**EXERCISE**
Up to and including the line with "struct A<const N: u8>;", copy the records below exactly from their first line.

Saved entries
--- START ---

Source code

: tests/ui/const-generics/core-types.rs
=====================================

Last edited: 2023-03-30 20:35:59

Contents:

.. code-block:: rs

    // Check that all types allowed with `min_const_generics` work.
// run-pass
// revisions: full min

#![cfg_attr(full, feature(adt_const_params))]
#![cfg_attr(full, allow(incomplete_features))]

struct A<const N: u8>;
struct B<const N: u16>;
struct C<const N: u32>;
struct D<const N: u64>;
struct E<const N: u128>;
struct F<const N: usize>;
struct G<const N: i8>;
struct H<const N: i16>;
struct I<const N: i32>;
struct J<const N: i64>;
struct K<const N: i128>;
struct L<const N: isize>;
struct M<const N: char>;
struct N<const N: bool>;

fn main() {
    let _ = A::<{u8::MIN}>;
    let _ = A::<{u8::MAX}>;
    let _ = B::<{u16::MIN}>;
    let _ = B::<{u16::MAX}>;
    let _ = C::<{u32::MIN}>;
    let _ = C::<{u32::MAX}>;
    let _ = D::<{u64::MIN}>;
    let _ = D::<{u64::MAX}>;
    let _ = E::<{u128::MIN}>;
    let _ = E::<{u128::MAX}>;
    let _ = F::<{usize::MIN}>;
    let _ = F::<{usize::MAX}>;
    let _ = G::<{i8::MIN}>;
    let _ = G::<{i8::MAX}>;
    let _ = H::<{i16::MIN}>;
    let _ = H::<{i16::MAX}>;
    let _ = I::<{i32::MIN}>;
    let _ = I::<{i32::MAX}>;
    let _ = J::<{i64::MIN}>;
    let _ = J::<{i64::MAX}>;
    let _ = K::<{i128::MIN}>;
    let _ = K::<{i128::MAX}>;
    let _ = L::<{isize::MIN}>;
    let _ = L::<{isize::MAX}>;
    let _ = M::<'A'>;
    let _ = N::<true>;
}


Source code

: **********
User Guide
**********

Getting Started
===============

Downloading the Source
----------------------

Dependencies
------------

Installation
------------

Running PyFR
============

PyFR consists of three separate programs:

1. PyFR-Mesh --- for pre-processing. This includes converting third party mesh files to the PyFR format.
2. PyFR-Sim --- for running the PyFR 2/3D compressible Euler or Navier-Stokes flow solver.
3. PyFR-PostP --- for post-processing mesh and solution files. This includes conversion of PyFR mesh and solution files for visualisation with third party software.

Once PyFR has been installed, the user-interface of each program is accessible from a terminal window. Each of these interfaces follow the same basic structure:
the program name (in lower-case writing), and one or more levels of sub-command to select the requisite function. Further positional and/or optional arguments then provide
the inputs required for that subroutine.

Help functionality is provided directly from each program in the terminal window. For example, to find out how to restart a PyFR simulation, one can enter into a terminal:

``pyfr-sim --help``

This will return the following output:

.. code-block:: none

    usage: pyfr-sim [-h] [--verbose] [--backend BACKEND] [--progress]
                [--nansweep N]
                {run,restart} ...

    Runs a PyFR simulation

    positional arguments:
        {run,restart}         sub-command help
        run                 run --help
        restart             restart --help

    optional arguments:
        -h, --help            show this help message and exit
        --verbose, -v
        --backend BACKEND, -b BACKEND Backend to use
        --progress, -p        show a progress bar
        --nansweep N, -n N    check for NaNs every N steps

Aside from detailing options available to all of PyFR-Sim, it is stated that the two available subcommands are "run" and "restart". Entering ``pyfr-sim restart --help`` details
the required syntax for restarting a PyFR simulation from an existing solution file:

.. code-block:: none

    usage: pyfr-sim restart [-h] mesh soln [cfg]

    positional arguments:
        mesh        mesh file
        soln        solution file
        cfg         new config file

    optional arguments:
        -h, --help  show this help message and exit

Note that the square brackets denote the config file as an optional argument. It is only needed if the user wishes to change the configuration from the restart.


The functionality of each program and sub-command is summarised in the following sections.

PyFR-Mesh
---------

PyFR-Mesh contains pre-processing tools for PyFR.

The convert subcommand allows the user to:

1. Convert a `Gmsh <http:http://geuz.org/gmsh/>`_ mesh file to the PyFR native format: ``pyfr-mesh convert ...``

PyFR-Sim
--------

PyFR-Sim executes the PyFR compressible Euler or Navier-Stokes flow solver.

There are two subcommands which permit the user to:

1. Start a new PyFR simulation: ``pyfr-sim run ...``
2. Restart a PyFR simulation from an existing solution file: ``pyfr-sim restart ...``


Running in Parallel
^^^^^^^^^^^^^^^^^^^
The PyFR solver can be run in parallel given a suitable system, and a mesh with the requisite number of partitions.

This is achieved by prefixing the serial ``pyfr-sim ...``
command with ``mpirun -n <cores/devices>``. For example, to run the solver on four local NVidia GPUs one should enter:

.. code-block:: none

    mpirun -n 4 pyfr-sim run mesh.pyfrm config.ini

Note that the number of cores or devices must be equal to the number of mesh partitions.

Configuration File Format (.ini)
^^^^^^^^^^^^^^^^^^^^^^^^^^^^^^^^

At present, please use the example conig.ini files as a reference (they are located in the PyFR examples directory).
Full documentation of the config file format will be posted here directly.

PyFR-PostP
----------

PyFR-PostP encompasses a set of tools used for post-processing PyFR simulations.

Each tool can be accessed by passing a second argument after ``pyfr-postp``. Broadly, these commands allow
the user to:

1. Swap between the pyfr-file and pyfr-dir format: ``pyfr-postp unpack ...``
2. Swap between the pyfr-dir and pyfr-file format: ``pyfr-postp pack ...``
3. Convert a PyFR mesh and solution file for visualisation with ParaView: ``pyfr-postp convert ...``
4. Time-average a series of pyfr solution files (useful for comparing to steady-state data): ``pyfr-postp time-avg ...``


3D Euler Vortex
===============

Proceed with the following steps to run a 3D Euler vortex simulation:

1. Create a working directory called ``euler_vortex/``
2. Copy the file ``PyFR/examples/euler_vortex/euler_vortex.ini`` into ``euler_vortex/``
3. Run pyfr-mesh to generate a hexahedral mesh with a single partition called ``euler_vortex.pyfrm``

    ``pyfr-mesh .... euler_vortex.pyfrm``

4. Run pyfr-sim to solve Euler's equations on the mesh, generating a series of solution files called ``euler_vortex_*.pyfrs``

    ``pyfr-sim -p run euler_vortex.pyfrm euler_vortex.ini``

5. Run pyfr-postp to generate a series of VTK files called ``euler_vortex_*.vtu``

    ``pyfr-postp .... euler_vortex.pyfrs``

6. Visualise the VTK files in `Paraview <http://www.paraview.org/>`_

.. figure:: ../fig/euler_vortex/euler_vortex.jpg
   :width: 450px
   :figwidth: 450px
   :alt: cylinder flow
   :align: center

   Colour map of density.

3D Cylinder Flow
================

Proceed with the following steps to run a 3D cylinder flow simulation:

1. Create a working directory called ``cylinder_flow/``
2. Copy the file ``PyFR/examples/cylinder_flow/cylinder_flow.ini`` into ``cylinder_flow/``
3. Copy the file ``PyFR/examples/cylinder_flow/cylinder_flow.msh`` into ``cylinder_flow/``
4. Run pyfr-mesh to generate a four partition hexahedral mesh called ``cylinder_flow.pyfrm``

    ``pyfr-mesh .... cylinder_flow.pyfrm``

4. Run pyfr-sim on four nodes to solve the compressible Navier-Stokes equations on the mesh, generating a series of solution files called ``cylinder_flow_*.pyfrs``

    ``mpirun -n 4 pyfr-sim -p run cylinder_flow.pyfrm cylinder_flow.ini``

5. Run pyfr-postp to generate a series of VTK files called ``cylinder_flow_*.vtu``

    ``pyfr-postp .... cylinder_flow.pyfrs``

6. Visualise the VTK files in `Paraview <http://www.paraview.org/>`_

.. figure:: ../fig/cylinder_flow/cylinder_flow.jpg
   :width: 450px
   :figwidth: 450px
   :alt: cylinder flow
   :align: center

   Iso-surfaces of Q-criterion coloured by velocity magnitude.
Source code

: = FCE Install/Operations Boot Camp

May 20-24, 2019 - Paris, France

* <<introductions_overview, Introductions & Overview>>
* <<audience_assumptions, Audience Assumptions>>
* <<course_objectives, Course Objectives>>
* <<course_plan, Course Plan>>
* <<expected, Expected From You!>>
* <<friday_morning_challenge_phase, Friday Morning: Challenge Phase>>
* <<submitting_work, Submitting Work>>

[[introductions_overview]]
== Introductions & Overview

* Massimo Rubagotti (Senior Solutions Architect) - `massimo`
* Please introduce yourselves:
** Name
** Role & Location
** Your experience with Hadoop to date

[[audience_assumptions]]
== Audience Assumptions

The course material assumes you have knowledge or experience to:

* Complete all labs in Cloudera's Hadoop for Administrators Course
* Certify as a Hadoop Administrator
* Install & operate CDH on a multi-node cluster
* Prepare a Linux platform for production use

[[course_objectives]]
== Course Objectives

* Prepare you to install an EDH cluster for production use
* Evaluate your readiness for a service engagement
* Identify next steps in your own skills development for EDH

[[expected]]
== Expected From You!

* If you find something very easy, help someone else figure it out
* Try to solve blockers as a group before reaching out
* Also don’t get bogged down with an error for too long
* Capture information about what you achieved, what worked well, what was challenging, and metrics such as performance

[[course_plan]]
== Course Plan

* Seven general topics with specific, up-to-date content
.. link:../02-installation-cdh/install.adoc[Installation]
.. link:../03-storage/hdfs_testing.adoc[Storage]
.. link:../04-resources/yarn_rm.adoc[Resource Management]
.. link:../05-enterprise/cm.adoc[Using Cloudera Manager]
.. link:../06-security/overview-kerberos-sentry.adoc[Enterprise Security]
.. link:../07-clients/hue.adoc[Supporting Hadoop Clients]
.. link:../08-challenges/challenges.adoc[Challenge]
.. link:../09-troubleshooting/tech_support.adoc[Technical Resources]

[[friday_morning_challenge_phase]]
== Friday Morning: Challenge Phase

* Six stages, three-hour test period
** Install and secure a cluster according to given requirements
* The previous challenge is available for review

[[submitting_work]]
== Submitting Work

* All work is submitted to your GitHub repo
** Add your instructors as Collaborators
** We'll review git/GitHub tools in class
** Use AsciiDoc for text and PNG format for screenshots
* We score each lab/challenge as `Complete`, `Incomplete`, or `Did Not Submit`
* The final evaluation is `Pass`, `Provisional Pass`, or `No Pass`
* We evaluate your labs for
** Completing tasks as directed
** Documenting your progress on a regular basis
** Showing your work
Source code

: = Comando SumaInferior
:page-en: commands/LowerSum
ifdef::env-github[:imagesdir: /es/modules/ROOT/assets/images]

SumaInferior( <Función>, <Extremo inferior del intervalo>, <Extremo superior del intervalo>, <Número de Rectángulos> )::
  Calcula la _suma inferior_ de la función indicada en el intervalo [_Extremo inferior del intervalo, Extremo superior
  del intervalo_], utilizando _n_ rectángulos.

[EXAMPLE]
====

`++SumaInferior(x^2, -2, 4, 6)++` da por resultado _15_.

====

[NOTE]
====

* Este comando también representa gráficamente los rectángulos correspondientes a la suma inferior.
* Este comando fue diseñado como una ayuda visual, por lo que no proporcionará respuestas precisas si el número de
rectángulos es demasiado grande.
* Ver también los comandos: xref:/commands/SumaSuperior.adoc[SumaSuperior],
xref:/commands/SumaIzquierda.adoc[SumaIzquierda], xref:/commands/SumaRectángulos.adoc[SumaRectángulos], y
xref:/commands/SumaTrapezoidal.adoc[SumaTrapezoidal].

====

--- END ---

**FINISHED TASK**
Source code

: tests/ui/const-generics/core-types.rs
=====================================

Last edited: 2023-03-30 20:35:59

Contents:

.. code-block:: rs

    // Check that all types allowed with `min_const_generics` work.
// run-pass
// revisions: full min

#![cfg_attr(full, feature(adt_const_params))]
#![cfg_attr(full, allow(incomplete_features))]

struct A<const N: u8>;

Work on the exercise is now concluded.